_EXERCISE PROMPT:_ Reproduce the material below, substituting "Deadline" for each occurrence of "DUE" and leaving everything else unchanged.

_INPUT DATA:_
>>
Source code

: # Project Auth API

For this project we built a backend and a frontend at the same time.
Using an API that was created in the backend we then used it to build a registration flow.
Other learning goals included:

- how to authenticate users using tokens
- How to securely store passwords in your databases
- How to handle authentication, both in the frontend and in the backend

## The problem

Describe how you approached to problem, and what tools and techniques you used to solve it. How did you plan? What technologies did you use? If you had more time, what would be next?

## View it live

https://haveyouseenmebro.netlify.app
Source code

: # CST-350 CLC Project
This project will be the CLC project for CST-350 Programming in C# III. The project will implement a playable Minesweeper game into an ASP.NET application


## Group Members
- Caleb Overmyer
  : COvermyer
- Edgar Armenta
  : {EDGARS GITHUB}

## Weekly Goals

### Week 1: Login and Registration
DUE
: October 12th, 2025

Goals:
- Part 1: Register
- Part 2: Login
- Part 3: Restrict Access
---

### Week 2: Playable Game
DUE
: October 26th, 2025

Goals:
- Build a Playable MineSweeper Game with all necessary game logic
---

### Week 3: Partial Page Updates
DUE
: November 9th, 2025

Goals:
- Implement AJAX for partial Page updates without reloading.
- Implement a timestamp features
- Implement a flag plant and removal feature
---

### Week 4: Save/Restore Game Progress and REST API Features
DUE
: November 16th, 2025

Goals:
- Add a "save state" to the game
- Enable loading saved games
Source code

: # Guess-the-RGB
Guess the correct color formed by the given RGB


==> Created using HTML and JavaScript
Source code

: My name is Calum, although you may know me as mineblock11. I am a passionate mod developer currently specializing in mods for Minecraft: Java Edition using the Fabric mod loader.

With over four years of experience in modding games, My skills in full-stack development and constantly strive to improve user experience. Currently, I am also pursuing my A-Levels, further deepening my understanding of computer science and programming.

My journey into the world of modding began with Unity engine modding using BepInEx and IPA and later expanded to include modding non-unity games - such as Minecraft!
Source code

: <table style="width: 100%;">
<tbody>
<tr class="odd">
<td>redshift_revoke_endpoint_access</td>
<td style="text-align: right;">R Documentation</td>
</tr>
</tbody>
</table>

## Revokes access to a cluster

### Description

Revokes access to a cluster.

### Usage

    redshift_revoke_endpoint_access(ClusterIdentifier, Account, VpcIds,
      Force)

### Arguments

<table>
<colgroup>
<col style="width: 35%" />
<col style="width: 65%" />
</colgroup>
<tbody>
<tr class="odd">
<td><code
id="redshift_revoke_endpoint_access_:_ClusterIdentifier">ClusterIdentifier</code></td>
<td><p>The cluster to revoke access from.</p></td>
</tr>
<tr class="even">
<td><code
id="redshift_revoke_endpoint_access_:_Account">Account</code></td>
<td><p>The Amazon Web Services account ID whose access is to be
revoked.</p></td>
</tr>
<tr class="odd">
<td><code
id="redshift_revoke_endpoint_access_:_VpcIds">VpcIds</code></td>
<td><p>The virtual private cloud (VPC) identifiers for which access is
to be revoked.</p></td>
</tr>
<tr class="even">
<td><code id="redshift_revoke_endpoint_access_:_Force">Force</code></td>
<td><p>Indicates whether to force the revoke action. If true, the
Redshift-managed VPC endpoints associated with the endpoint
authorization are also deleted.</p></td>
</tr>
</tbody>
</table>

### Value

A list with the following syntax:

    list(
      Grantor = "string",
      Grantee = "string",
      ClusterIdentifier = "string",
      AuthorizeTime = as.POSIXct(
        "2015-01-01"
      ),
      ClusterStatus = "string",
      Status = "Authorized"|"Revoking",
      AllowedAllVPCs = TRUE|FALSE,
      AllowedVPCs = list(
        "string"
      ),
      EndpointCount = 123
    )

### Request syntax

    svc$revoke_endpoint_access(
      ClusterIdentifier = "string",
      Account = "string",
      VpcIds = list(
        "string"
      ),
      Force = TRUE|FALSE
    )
<<
_RESULT OF THIS TASK:_
Source code

: # Project Auth API

For this project we built a backend and a frontend at the same time.
Using an API that was created in the backend we then used it to build a registration flow.
Other learning goals included:

- how to authenticate users using tokens
- How to securely store passwords in your databases
- How to handle authentication, both in the frontend and in the backend

## The problem

Describe how you approached to problem, and what tools and techniques you used to solve it. How did you plan? What technologies did you use? If you had more time, what would be next?

## View it live

https://haveyouseenmebro.netlify.app
Source code

: # CST-350 CLC Project
This project will be the CLC project for CST-350 Programming in C# III. The project will implement a playable Minesweeper game into an ASP.NET application


## Group Members
- Caleb Overmyer
  : COvermyer
- Edgar Armenta
  : {EDGARS GITHUB}

## Weekly Goals

### Week 1: Login and Registration
Deadline
: October 12th, 2025

Goals:
- Part 1: Register
- Part 2: Login
- Part 3: Restrict Access
---

### Week 2: Playable Game
Deadline
: October 26th, 2025

Goals:
- Build a Playable MineSweeper Game with all necessary game logic
---

### Week 3: Partial Page Updates
Deadline
: November 9th, 2025

Goals:
- Implement AJAX for partial Page updates without reloading.
- Implement a timestamp features
- Implement a flag plant and removal feature
---

### Week 4: Save/Restore Game Progress and REST API Features
Deadline
: November 16th, 2025

Goals:
- Add a "save state" to the game
- Enable loading saved games
Source code

: # Guess-the-RGB
Guess the correct color formed by the given RGB


==> Created using HTML and JavaScript
Source code

: My name is Calum, although you may know me as mineblock11. I am a passionate mod developer currently specializing in mods for Minecraft: Java Edition using the Fabric mod loader.

With over four years of experience in modding games, My skills in full-stack development and constantly strive to improve user experience. Currently, I am also pursuing my A-Levels, further deepening my understanding of computer science and programming.

My journey into the world of modding began with Unity engine modding using BepInEx and IPA and later expanded to include modding non-unity games - such as Minecraft!
Source code

: <table style="width: 100%;">
<tbody>
<tr class="odd">
<td>redshift_revoke_endpoint_access</td>
<td style="text-align: right;">R Documentation</td>
</tr>
</tbody>
</table>

## Revokes access to a cluster

### Description

Revokes access to a cluster.

### Usage

    redshift_revoke_endpoint_access(ClusterIdentifier, Account, VpcIds,
      Force)

### Arguments

<table>
<colgroup>
<col style="width: 35%" />
<col style="width: 65%" />
</colgroup>
<tbody>
<tr class="odd">
<td><code
id="redshift_revoke_endpoint_access_:_ClusterIdentifier">ClusterIdentifier</code></td>
<td><p>The cluster to revoke access from.</p></td>
</tr>
<tr class="even">
<td><code
id="redshift_revoke_endpoint_access_:_Account">Account</code></td>
<td><p>The Amazon Web Services account ID whose access is to be
revoked.</p></td>
</tr>
<tr class="odd">
<td><code
id="redshift_revoke_endpoint_access_:_VpcIds">VpcIds</code></td>
<td><p>The virtual private cloud (VPC) identifiers for which access is
to be revoked.</p></td>
</tr>
<tr class="even">
<td><code id="redshift_revoke_endpoint_access_:_Force">Force</code></td>
<td><p>Indicates whether to force the revoke action. If true, the
Redshift-managed VPC endpoints associated with the endpoint
authorization are also deleted.</p></td>
</tr>
</tbody>
</table>

### Value

A list with the following syntax:

    list(
      Grantor = "string",
      Grantee = "string",
      ClusterIdentifier = "string",
      AuthorizeTime = as.POSIXct(
        "2015-01-01"
      ),
      ClusterStatus = "string",
      Status = "Authorized"|"Revoking",
      AllowedAllVPCs = TRUE|FALSE,
      AllowedVPCs = list(
        "string"
      ),
      EndpointCount = 123
    )

### Request syntax

    svc$revoke_endpoint_access(
      ClusterIdentifier = "string",
      Account = "string",
      VpcIds = list(
        "string"
      ),
      Force = TRUE|FALSE
    )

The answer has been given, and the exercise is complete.